# [Data for this exercise]
::::

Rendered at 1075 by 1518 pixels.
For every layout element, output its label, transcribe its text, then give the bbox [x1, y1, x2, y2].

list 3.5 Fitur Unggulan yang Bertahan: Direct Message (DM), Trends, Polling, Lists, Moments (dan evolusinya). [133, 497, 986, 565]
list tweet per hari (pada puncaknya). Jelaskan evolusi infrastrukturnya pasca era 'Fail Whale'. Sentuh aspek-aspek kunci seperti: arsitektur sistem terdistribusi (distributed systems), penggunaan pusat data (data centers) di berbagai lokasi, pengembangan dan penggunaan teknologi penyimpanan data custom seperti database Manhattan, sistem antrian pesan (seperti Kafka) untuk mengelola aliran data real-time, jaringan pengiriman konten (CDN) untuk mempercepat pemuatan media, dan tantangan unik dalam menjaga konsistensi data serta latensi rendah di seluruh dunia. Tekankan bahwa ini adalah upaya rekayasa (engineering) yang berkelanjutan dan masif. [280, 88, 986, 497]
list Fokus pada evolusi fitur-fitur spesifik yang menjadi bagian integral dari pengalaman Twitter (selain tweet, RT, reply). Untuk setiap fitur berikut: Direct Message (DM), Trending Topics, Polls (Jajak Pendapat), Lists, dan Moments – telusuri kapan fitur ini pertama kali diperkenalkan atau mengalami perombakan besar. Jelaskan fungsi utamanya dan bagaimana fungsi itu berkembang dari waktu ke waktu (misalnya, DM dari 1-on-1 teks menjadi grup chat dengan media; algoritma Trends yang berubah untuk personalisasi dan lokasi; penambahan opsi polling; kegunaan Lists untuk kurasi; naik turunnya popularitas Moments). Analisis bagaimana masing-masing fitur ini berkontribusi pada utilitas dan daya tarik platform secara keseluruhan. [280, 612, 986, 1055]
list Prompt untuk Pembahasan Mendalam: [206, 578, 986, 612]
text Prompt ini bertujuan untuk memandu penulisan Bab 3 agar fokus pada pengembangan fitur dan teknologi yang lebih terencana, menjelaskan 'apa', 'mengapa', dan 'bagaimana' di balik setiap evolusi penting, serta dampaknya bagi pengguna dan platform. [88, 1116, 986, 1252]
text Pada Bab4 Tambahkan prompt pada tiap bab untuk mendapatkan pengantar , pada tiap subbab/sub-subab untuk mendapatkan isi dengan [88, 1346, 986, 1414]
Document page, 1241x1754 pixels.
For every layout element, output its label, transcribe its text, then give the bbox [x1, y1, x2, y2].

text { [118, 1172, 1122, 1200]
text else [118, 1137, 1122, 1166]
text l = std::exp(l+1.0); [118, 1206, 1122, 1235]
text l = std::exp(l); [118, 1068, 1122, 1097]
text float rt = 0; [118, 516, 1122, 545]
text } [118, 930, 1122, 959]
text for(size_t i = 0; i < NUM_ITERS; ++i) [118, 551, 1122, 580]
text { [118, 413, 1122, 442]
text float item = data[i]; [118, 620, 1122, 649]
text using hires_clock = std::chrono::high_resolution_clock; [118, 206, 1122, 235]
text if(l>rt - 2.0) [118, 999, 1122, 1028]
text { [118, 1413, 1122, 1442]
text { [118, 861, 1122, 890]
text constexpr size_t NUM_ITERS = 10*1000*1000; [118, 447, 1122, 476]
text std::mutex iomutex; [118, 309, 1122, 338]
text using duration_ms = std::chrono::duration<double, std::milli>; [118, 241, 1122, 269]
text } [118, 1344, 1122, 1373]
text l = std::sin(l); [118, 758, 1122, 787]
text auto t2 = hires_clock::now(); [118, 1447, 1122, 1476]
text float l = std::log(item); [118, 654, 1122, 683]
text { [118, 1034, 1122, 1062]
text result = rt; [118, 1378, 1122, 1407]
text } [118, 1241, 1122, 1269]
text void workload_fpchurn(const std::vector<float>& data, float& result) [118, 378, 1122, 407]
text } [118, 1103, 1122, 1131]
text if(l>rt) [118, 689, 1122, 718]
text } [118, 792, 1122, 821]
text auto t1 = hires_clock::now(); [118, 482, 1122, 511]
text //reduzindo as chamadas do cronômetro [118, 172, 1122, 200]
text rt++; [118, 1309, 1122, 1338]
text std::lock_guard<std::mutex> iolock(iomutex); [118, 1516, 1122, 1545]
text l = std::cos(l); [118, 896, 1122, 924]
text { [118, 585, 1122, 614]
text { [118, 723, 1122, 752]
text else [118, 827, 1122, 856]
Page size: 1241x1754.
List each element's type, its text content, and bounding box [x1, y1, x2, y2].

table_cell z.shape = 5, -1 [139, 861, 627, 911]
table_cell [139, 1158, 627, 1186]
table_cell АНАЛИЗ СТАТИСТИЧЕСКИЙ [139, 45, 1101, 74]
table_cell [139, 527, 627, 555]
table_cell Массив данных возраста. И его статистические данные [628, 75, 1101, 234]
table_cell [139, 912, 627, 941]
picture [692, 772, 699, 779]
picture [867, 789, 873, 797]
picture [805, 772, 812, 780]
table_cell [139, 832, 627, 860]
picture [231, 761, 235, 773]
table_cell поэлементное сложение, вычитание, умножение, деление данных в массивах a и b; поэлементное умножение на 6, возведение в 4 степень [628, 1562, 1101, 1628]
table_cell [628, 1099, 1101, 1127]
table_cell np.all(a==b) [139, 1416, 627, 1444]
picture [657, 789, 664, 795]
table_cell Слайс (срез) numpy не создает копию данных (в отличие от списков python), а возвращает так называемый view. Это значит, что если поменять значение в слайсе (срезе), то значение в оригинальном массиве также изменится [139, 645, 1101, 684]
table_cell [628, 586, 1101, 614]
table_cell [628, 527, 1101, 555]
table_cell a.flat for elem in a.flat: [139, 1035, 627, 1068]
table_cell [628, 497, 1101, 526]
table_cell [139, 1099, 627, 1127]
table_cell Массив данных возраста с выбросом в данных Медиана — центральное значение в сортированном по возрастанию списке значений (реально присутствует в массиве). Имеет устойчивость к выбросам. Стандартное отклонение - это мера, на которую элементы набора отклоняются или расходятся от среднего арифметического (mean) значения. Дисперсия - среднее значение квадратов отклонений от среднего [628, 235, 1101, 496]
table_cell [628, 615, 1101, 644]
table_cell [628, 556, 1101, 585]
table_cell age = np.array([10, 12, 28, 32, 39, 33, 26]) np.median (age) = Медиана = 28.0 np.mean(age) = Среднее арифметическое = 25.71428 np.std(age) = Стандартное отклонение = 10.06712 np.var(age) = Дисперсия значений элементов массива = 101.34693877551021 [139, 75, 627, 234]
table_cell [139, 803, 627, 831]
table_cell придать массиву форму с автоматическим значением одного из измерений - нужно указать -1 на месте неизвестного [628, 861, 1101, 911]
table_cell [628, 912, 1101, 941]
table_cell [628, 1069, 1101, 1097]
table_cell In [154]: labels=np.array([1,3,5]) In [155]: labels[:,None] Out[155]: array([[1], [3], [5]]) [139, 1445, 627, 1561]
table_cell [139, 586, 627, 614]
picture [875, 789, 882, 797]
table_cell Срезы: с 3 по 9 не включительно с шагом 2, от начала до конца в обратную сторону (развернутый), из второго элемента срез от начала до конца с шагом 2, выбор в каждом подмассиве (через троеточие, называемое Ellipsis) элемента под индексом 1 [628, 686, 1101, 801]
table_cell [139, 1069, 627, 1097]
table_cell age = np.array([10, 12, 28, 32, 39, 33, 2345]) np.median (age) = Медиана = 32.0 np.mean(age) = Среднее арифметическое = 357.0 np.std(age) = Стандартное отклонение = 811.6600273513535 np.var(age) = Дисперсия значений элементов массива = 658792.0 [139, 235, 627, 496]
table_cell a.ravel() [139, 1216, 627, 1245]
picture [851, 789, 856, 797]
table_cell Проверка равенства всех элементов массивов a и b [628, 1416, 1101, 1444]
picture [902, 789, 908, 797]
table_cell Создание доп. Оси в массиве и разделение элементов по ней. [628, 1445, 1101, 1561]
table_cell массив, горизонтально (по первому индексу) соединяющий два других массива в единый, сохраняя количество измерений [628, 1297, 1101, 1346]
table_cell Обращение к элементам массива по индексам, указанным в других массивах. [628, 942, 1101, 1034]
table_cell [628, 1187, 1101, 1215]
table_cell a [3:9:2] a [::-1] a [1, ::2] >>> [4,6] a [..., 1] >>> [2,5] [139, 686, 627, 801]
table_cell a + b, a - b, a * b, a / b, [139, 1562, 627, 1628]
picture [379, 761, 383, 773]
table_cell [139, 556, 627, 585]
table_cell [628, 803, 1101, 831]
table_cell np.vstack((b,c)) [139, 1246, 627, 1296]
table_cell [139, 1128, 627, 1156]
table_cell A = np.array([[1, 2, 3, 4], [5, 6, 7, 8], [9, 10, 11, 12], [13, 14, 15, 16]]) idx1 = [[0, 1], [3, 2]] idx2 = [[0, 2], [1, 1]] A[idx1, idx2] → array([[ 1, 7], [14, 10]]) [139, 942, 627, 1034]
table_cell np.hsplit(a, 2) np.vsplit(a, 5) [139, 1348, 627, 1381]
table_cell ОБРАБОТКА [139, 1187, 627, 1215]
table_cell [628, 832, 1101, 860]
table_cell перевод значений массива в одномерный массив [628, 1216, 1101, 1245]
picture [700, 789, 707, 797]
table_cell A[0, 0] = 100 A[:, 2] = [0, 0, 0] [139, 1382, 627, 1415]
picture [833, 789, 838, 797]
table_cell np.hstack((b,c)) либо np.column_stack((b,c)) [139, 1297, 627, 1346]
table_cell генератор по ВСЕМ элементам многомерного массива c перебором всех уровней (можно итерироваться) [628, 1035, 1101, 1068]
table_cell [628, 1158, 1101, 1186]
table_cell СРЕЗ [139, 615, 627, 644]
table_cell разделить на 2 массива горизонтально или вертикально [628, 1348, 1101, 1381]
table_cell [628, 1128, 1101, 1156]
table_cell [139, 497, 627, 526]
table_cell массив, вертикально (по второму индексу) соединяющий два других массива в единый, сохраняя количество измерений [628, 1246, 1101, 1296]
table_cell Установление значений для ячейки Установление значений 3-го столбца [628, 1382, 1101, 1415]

::::

Please copy the part of the listing that opens with the line containing "table_cell z.shape = 5, -1" and closes with the line containing "picture [692, 772, 699, 779]", reproducing each line without any change.

# [Result]
table_cell z.shape = 5, -1 [139, 861, 627, 911]
table_cell [139, 1158, 627, 1186]
table_cell АНАЛИЗ СТАТИСТИЧЕСКИЙ [139, 45, 1101, 74]
table_cell [139, 527, 627, 555]
table_cell Массив данных возраста. И его статистические данные [628, 75, 1101, 234]
table_cell [139, 912, 627, 941]
picture [692, 772, 699, 779]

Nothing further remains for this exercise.